脳梗塞は、動脈硬化などにより脳動脈の内腔が狭くなったり、血栓が発生して動脈を詰まらせたりすることで、患部周辺の脳組織に酸素や栄養が供給されなくなり、神経細胞が壊死してしまう病気です。
脳出血は、脳動脈が脆弱化したり、血圧が高いために動脈壁に負担がかかったりすることで、脳動脈が破れ、出血を起こす病気です。 脳の内部に出血が起きると、まもなく流れ出た血液が血腫と呼ばれる血の塊となり、周りの組織を圧迫するため、脳にむくみを生じ、頭蓋内圧が高まって、神経細胞に障害が起こります。
脳の神経細胞は一度障害されると、再生しないため梗塞や出血の場所や大きさによっては、命にかかわります。 症状が現われたら、一刻も早く、救急治療を受けなければなりません。
脳血管障害の場合、めまいが主症状となることはなく、必ずほかの全身症状が現われます。 代表的な症状としては、手足の痺れやまひなどの感覚障害をはじめ、ろれつが回らないなどの構音障害、物が二重に見えたり、視野が暗くなったりする視覚障害、物が飲み込みにくくなる嚥下障害、意識が薄れるなどの意識障害などがあげられます。

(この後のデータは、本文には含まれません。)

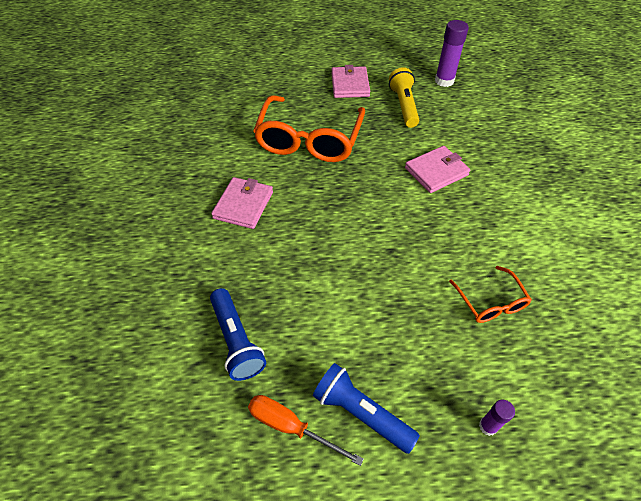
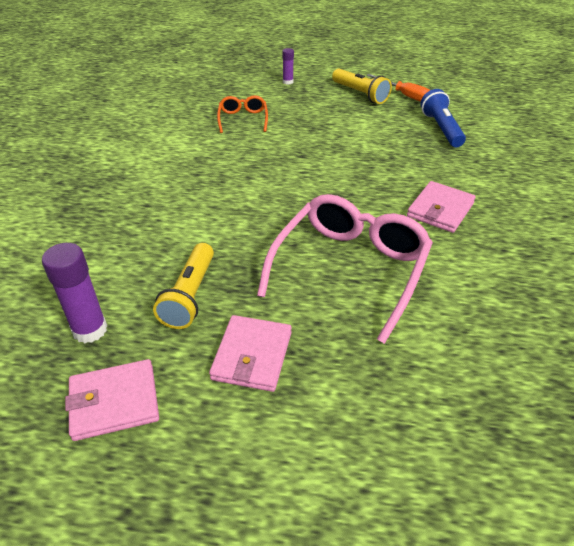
camera: 165 degrees left, 10 degrees down
(309, 140) = (350, 269): orange glasses -> pink glasses
(361, 413) = (360, 94): blue flashlight -> yellow flashlight
(436, 171) = (213, 206): pink wallet -> pink wallet (114, 402)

脳出血では、普段と異なる激しい頭痛や嘔吐を伴います。 こうした症状とあわせて、主にフワフワした感じのめまいやふらつきが起こることがあります。 ただし、梗塞や出血が小脳や脳幹で起きると、回転性の激しいめまいが生じる こともあります。
脳血管の障害の治療
脳血管障害が起こったときには、脳神経外科を急いで受診します。 脳梗塞や脳出血は、MRIやCTなどの画像検査で診断ができます。 治療は、梗塞部分の血栓を溶かしたり、出血を止めたりする薬の投与とともに、頭蓋内圧を下げる処置が最優先に行われます。

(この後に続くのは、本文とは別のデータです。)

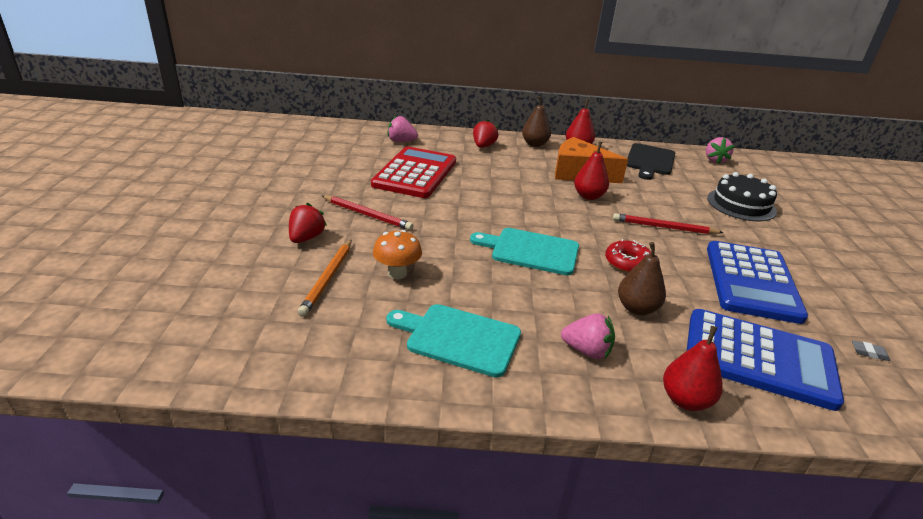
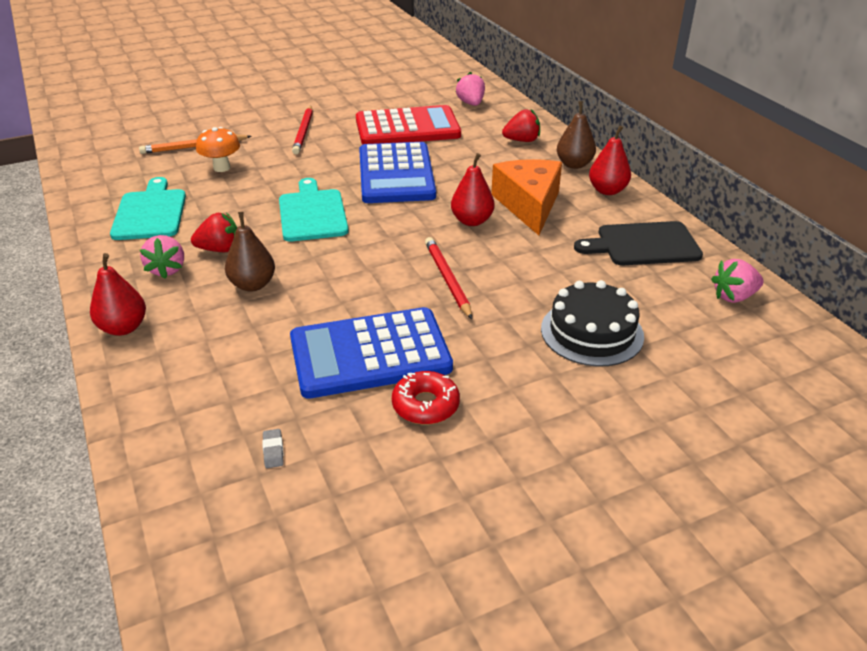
camera: 65 degrees right, 5 degrees up
(306, 238) = (244, 123): red strawberry -> red strawberry (220, 249)
(628, 263) = (338, 267): red donut -> red donut (425, 405)
(758, 358) = (211, 366): blue calculator -> blue calculator (396, 174)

梗塞や出血による脳のダメージをできるだけ拡大させないようにすることで、生命維持と、後遺症の回避をめざします。 そのため、とくにめまいのみを対象にした対症療法は行われることはありません。 脳梗塞や脳出血の場合、急性の治療後も絶対安静が必要で、血圧や血液の粘性を厳格にコントロールしながら、再発の危険性がないか慎重に経過観察を行います。 急性期の治療が一段落したら、まひなどを解消するために、早期にリハビリテーションを開始します。